» **Tasks to carry out**
(1) Please echo the part of the raspberry lamington recipe that opens with the words containing "- 10 ounces" and closes with "volume when whipped.".
(2) In the raspberry lamington recipe, how long should the gelatin bloom in water?

Raspberry Lamingtons Recipe
Raspberry Lamingtons are a delightful twist on the classic Australian dessert, featuring soft hot milk sponge cake squares dipped in a luscious raspberry glaze infused with gelatin and coated in desiccated coconut. Perfect for gatherings or a sweet treat, these lamingtons balance fruity tartness with a moist, fluffy texture.
- Author: Natali
- Prep Time: 30 minutes
- Cook Time: 40 minutes
- Total Time: 1 hour 10 minutes
- Yield: 18 servings 1x
- Category: Dessert
- Method: Baking
- Cuisine: Australian
Hot Milk Sponge Cake
- 5 large eggs
- 1 cup whole milk
- 6 tablespoons butter
- 2 cups granulated sugar (400 grams)
- 2 cups cake flour (220 grams)
- 2 teaspoons baking powder
- ½ teaspoon salt
- 1 tablespoon vanilla extract
Raspberry Glaze and Coating
- 2 teaspoons unflavored gelatin powder
- 1 cup granulated sugar (200 grams)
- 1¼ cup water (divided)
- 10 ounces frozen raspberries (thawed)
- 2 cups powdered sugar (250 grams)
- ¼ teaspoon red food coloring (optional)
- 2 cups desiccated coconut
- Warm Eggs: Place the eggs, still in their shells, in a bowl of warm water to bring them to room temperature. This helps achieve a higher volume when whipped.
- Prepare Pans and Oven: Preheat the oven to 350°F (175°C). Grease and flour two 8-inch square cake pans and line the bottoms with parchment paper for easy removal.
- Warm Milk and Butter: Combine the milk and butter in a saucepan over low heat until the butter melts, then keep warm on the lowest heat setting.
- Beat Eggs and Sugar: Crack the warmed eggs into a large mixing bowl and add sugar. Beat on high speed for 8-15 minutes until the mixture triples in volume and becomes pale yellow.
- Fold Dry Ingredients: Sift cake flour, baking powder, and salt over the egg mixture. Gently fold with a spatula until just combined, leaving some flour streaks.
- Add Vanilla and Milk: Stir vanilla into the warm milk mixture, then pour it into the batter. Stir by hand, scraping the bowl to incorporate all flour, then divide evenly into prepared pans.
- Bake Cake: Bake for 30-34 minutes, checking at 30 minutes until a toothpick inserted comes out clean. Cool cakes in pans on a wire rack.
- Soften Gelatin: Sprinkle gelatin over ¼ cup water in a small dish to bloom for 5 minutes.

» **Supplied data**
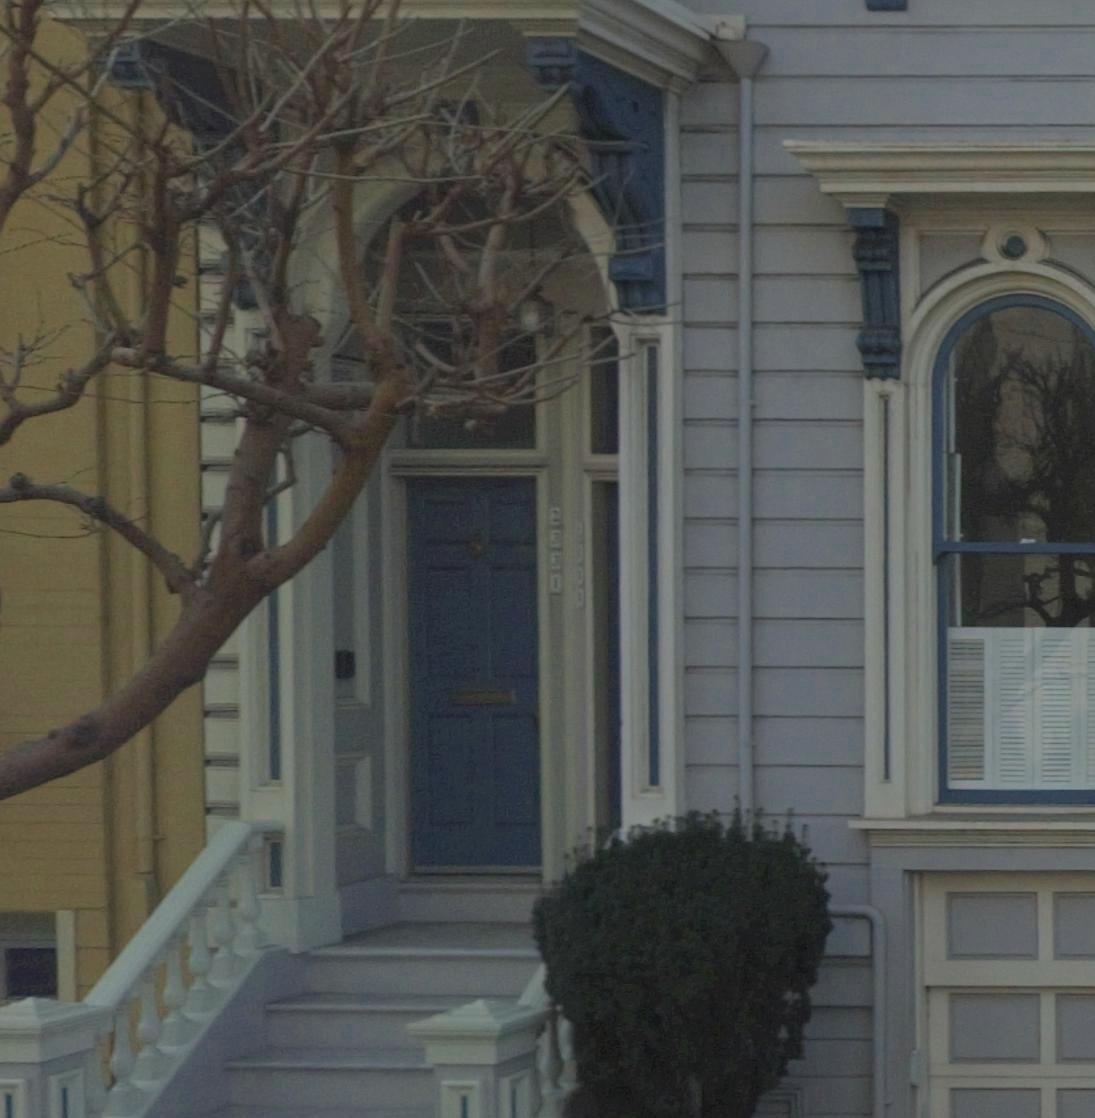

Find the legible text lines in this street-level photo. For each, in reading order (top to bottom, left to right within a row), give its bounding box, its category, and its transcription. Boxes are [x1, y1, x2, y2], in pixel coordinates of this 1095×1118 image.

[547, 505, 566, 598] StreetNumber: 2**0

» **Outputs**
(1)
- 10 ounces frozen raspberries (thawed)
- 2 cups powdered sugar (250 grams)
- ¼ teaspoon red food coloring (optional)
- 2 cups desiccated coconut
- Warm Eggs: Place the eggs, still in their shells, in a bowl of warm water to bring them to room temperature. This helps achieve a higher volume when whipped.

(2) 5 minutes.